Wing-Feather Fables: The Mood Circus

Circus, bells, Wing Feather Fables

Old Man Finney left his birch cane at home when the Mood Circus came to town. It was a fine cane, honey-colored, peppered with whorls, and not obnoxiously straight. He had made it himself, in Lake George, just before his children imagined themselves as grownups, gone.
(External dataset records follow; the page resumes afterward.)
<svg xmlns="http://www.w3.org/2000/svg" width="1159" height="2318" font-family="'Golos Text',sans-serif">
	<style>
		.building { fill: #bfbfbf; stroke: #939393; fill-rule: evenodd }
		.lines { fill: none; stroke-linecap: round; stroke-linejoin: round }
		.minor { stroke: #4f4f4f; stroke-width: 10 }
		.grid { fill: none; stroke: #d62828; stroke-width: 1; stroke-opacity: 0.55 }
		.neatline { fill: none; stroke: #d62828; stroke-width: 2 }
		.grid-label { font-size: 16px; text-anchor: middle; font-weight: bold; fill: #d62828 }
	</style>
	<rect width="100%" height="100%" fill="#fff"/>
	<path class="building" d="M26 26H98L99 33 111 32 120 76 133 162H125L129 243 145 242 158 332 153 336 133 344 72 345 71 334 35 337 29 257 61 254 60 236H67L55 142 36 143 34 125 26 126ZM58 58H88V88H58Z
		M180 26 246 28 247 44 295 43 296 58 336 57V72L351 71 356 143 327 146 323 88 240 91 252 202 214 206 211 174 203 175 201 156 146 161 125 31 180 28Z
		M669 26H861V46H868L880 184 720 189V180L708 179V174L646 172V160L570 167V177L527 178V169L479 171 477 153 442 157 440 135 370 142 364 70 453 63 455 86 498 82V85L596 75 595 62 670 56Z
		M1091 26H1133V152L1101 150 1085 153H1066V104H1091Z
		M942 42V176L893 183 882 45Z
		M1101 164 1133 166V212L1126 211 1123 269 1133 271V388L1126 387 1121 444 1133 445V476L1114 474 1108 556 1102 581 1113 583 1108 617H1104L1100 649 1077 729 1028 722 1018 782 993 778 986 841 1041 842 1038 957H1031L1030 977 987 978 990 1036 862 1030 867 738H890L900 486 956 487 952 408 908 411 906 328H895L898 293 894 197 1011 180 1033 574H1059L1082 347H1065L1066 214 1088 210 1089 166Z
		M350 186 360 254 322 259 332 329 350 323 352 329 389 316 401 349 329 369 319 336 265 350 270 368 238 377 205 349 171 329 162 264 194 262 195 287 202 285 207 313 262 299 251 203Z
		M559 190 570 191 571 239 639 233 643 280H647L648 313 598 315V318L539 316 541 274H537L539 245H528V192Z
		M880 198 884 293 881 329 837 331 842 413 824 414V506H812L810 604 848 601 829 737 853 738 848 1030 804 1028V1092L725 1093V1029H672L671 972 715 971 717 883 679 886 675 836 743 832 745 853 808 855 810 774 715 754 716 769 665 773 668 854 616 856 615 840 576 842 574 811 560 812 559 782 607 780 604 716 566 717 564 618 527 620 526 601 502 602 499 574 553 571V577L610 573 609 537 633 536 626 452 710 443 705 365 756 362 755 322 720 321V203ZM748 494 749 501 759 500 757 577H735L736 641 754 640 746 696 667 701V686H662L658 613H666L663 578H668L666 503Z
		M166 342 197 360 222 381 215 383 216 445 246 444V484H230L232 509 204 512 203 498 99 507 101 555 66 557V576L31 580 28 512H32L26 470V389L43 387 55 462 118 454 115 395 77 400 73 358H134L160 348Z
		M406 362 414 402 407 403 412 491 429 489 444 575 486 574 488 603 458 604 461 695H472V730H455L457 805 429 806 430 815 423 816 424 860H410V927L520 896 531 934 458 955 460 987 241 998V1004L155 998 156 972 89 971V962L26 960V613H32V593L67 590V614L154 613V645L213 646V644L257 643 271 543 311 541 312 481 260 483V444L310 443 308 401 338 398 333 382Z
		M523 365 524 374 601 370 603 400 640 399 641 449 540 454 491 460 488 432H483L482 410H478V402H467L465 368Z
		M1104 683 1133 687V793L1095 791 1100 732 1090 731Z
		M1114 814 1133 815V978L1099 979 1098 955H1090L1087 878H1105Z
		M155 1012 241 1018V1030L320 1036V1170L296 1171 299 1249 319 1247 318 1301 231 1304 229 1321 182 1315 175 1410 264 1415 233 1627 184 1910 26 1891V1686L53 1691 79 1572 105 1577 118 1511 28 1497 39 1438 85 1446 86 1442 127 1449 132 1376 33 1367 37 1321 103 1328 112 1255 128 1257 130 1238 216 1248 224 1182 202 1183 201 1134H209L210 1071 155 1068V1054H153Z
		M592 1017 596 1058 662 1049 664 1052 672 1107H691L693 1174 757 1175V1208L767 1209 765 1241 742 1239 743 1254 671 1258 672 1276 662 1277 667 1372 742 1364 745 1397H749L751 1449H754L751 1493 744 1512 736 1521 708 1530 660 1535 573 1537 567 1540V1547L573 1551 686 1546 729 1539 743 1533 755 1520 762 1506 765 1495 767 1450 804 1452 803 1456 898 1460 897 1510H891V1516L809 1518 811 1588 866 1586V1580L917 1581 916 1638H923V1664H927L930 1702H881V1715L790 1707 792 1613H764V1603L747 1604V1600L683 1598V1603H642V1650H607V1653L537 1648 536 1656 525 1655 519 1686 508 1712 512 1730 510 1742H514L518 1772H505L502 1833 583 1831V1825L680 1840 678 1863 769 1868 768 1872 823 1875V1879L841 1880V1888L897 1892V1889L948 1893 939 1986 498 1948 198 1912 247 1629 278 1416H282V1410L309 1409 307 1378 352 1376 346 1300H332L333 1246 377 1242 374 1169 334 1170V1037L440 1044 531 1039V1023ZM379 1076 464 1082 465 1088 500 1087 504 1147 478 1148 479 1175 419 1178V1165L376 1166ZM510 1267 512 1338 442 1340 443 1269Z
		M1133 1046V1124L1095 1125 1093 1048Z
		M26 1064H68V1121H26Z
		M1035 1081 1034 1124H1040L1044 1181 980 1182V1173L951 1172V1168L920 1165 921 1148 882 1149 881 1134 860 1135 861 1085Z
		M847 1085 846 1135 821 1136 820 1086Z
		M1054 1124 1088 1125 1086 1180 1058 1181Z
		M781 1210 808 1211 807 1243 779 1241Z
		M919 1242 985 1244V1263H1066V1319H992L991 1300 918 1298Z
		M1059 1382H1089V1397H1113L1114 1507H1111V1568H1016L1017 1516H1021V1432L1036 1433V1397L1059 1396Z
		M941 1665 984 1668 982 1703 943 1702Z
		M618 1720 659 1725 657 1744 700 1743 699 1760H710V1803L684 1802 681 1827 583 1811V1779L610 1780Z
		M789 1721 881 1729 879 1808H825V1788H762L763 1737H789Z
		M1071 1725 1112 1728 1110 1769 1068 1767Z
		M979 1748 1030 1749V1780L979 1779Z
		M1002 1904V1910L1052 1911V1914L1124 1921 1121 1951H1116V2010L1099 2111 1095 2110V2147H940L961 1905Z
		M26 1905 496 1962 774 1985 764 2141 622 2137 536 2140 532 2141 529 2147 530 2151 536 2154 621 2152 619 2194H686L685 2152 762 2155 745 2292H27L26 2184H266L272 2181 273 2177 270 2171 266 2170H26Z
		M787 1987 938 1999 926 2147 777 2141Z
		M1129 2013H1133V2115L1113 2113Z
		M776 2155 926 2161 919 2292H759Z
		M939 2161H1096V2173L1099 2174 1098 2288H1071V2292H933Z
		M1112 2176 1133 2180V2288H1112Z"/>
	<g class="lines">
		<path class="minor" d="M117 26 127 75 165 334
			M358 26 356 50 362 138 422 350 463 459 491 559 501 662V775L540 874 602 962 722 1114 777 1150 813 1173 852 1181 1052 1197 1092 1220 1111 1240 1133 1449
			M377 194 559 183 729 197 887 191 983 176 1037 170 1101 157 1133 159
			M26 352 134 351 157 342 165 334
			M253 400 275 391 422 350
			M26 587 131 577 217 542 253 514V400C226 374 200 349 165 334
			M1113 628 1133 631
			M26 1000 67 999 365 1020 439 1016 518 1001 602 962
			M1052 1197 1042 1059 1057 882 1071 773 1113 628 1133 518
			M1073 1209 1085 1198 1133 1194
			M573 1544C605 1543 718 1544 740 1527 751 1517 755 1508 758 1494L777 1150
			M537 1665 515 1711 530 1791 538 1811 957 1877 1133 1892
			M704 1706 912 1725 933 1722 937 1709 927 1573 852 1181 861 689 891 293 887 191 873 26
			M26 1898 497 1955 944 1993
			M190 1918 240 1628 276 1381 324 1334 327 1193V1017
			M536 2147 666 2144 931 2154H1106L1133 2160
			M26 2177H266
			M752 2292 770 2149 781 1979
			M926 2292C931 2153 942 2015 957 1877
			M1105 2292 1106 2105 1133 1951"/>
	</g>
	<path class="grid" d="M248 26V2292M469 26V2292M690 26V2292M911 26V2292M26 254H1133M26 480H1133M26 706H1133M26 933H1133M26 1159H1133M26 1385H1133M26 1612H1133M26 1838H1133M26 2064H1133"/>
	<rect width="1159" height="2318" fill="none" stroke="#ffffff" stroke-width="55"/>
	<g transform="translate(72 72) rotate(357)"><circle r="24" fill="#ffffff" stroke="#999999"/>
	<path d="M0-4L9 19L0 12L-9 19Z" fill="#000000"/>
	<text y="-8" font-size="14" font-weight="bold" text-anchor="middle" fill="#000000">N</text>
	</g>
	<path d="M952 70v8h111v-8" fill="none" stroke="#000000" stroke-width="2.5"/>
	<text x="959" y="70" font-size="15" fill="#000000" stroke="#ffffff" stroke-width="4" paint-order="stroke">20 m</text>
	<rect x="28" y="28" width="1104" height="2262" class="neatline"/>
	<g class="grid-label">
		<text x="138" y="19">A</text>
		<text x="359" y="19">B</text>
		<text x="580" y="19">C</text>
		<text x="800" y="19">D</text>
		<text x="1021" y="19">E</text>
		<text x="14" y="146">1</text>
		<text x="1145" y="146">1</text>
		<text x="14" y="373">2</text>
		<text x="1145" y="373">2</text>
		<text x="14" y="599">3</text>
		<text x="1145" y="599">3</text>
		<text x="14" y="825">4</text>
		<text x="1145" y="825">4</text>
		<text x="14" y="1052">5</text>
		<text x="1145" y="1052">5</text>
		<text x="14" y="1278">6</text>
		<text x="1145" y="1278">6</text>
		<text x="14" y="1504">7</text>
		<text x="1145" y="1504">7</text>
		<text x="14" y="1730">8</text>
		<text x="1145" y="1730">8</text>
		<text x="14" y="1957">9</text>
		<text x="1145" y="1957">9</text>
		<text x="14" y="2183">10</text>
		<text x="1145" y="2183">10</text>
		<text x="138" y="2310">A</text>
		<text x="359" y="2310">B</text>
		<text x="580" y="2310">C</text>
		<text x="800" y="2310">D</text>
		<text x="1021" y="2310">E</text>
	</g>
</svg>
After that, the scent of cut birch made Finney cry, so he fashioned the handle from a knot of oak and polished the whole with a strong veneer.

He never left the cane at home, unless the Circus was in town.

By now, he knew the harbingers — the melancholy dreams, sparked with essence of hysteria (he wasn’t fond of those), food that tasted of emotion — hamburger laced with fear, lettuce salted with resentment. Finally, he’d hear the bells, and follow.

He’d find them near an ocher-colored building, warm bricks lit with sundown. Those bells cast liquid shadows, dangling from their cords. Beneath their inky thumbprints, stood the ringmaster in his emerald top hat and his cryptic, mesmeric smile.

The Circus cost a quarter, a fee waived for little children, tramps, and soldiers.

Finney always found himself in the same room at the start, in the washed-out blue of Solitude, the scent of persimmon and salt, and a woman in azure who blew a single bubble that floated, always out of reach.

From there, it was a crap shoot. Sometimes, he ended up in Anger, with its equatorial temperatures, its smell of cordite and mold, its podiums where spectacled monkeys delivered sermons mixed with diatribes.

There was always Grief, a grey room of mist where he stubbed his toes on uneven slates and tasted sour kidney beans and liver. Or Jealousy, with its crooked mirrors. Pride was a room full of rubble that he felt compelled to climb. Once, he’d been lost for a week in the Corridors of Shame with their sticky-note reminders of all his little failures. The Circus kept you, as it liked.

In Happiness, a dwarf in a pink tutu handed out lollipops flavored with euphoria. People got lost in that room. The bouncers had to haul them out, with detours through Swamps of Bitterness, the Briar Patch of Cynicism. Once, they deposited a troupe of old professors in the Tar Pits of Uncertainty. They were never seen again.

Finney liked Surprise with its raucous scent of onions, its trumpet-blasted eggs or cream puffs or meringues. He disliked the cluttered mess of Boredom, and was overwhelmed by the emptiness of Goofy. With Awe and Curiosity, he could never remember what he’d seen, or learned, or left behind.

He had a favorite room, of course. It always smelled of sunlight in October, a crisping, generous tang. Water trickled in a rivulet, as cold and clear as birth. Compassion — here, he didn’t need his cane. And when he left this final room, the Circus fading off behind him, he took along its gift of faith and the ringing clarity of shadow bells on ocher.

~ Photo by Brenda Gottsabend; Story by Lisa Ahn

Learn more about Wing-Feather Fables here

11 thoughts on “Wing-Feather Fables: The Mood Circus

  1. Pingback: Wing-Feather Fable: The Mood Circus | How to Feather an Empty Nest

  2. Lisa….I really enjoy this. It all strikes home except for boredom which I do not associate with clutter. Of course that might be because I really like to look at other people’s clutter so perhaps that is more a function of my dis-function. Thanks for sharing this. Fantastic

  3. Pure magic! I have simply stopped asking myself “How does she DO that?” and just given in to the beauty of it all. Thank you for bringing my photograph to life.

  4. Wow! Another fabulous fable! The descriptions are amazing and the ending — in the compassion room — so moving! Brava Lisa, Brava Brenda!

  5. Pure joy (what would that room look like?)!! Reminiscent of Ionesco. I’m duly impressed!

  6. Pingback: Jumping into the Deep End: My First Writer’s Conference | Lisa Ahn

  7. Thanks everyone. “Mood Circus” was my favorite to write so far. It was so much fun imagining the rooms, and Finney was a character who just came alive for me at the start.

    I’m not sure where I’d end up in the Mood Circus. I hope it would be a room with chocolate. And coffee. Books too. And a pen, to take notes.

  8. Simply amazing! To be able to match such vivid descriptions with complex moods in the context of a circus is pure genius! Love it!

  9. Lisa, again you have outdone yourself! I was so taken away by this my words just can not explain how I feel right now! Thank you so much for sharing.